La réforme territoriale votée par les parlementaires UMP-Nouveaux Centres et autres soutiens de la politique de Mr SARKOZY est dangereuse à bien des égards !

            Les conséquences du volet fiscal de cette réforme territoriale et ses répercutions sur la fiscalité des ménages vont faire des maires les boucs-émissaires de la perte du pouvoir d’achat de leurs concitoyens.

            Les répercutions sur les dotations aux collectivités locales vont impacter les investissements et pénaliser tous les secteurs économiques, à commencer par les petites entreprises et les artisans locaux.

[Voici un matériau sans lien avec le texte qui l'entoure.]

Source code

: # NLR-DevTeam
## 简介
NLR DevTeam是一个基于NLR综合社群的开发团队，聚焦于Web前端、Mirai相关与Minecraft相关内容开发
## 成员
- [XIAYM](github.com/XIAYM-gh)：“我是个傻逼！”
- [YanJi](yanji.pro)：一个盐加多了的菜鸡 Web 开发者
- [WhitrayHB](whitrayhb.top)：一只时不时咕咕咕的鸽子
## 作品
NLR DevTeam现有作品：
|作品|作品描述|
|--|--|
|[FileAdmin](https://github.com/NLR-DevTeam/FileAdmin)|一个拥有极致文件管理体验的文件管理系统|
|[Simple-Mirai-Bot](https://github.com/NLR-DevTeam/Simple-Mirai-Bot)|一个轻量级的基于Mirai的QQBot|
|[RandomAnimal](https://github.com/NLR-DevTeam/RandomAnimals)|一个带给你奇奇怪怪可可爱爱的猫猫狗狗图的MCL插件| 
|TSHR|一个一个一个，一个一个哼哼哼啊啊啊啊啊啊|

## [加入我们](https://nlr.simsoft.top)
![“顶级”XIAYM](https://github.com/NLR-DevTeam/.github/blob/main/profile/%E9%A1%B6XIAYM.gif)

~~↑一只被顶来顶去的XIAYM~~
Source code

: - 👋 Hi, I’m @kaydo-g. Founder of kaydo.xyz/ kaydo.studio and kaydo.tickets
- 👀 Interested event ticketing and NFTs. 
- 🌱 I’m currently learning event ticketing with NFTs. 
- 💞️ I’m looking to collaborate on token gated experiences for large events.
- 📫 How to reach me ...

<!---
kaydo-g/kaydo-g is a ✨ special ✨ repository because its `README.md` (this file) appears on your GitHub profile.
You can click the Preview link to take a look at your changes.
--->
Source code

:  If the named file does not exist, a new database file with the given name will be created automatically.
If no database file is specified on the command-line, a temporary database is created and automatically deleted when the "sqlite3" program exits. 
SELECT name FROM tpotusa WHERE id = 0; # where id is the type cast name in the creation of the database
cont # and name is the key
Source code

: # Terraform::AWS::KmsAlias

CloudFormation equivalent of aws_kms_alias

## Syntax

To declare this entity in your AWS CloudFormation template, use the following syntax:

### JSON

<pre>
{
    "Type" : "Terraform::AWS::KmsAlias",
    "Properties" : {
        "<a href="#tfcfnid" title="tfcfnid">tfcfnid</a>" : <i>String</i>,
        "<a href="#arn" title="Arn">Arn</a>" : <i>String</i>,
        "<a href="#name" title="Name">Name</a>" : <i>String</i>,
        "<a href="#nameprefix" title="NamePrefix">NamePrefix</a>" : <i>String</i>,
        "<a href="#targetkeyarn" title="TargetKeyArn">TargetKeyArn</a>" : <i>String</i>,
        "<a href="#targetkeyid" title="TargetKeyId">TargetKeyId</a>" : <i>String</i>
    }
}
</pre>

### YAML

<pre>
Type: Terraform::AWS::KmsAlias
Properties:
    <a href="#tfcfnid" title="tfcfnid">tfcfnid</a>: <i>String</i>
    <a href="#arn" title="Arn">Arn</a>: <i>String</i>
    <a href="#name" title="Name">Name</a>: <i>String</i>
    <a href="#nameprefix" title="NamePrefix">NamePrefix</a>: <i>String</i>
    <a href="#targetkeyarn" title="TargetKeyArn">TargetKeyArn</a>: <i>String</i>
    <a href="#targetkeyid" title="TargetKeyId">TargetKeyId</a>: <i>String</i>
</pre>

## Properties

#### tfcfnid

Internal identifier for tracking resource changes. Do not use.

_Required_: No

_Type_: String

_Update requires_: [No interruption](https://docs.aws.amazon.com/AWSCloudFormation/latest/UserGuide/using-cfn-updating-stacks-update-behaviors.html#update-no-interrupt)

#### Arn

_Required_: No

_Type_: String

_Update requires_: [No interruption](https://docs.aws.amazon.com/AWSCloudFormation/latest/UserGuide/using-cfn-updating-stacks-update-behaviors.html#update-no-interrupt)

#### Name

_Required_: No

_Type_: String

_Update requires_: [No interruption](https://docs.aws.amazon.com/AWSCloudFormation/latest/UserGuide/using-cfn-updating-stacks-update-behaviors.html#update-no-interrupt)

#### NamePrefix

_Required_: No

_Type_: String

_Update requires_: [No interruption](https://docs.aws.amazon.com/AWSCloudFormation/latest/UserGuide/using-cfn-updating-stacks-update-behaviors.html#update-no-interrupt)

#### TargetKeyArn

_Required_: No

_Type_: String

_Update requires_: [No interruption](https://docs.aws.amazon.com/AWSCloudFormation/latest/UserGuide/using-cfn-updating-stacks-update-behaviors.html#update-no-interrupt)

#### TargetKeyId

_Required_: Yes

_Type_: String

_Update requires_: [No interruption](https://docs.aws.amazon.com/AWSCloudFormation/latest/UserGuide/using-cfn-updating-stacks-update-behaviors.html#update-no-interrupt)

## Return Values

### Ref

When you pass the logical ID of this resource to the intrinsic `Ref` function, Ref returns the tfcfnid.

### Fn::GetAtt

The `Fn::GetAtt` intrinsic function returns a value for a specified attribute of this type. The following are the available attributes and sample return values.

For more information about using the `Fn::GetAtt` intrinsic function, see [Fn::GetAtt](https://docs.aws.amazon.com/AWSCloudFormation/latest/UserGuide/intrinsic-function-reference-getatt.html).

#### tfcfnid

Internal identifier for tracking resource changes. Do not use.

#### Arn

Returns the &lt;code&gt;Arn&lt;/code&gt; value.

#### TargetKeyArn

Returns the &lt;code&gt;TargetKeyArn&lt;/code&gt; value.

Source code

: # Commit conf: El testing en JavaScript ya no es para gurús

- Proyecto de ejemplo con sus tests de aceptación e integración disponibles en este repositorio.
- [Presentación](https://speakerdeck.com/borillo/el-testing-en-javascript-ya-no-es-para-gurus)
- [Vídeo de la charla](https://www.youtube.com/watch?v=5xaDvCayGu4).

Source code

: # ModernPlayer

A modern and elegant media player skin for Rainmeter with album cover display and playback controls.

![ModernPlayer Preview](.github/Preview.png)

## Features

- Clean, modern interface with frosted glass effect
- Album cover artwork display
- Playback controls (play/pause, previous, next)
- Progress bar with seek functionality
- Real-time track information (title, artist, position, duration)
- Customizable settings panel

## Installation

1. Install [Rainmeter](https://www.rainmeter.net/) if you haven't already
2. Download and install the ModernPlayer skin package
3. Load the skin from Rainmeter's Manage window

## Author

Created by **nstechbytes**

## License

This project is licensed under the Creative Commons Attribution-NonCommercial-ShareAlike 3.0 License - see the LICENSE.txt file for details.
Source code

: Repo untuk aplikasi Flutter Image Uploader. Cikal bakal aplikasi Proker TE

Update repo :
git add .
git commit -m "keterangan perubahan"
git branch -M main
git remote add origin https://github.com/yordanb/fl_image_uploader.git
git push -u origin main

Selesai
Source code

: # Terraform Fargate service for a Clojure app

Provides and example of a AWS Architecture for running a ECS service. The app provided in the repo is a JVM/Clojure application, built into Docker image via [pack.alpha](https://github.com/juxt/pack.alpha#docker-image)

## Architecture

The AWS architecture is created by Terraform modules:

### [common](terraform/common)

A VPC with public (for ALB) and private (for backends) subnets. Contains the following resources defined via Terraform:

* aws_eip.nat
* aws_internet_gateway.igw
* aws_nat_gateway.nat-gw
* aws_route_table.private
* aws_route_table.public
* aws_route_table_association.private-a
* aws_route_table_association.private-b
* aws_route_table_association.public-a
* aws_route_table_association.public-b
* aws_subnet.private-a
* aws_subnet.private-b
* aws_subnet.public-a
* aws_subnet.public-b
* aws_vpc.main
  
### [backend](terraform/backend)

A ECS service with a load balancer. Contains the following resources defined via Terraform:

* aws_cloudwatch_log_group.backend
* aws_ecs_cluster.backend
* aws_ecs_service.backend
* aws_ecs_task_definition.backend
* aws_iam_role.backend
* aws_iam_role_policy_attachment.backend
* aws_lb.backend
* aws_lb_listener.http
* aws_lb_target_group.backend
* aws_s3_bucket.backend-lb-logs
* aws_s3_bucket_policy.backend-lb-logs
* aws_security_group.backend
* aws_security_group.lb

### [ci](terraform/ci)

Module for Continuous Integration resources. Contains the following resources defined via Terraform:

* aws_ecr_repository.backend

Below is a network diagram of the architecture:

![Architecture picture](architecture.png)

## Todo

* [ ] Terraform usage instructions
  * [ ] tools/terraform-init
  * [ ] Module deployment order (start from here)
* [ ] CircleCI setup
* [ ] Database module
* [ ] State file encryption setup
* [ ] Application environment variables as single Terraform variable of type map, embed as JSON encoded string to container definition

            Si j’appelle de tous mes vœux une alternance politique aux Sénatoriales de 2011 et aux Présidentielles et législatives de 2012, c’est qu’il s’agit de la seule solution pour que les communes rurales en particulier, échappent à cette réforme et puissent ne pas devenir les nouvelles banlieues du 21ème siècle ; que s’arrête la fuite des services publics (poste, école, gendarmerie), qui entraîne le départ des services privés au public (commerces, médecins, agriculteurs…).

 

            Voilà pourquoi je pense qu’il serait à nouveau suicidaire de confier l’avenir de nos territoires à ceux-là même qui soutiennent, consciemment ou non, une politique qui conduit inexorablement à la désertification de nos campagnes et à l’entassement dans nos mégapoles.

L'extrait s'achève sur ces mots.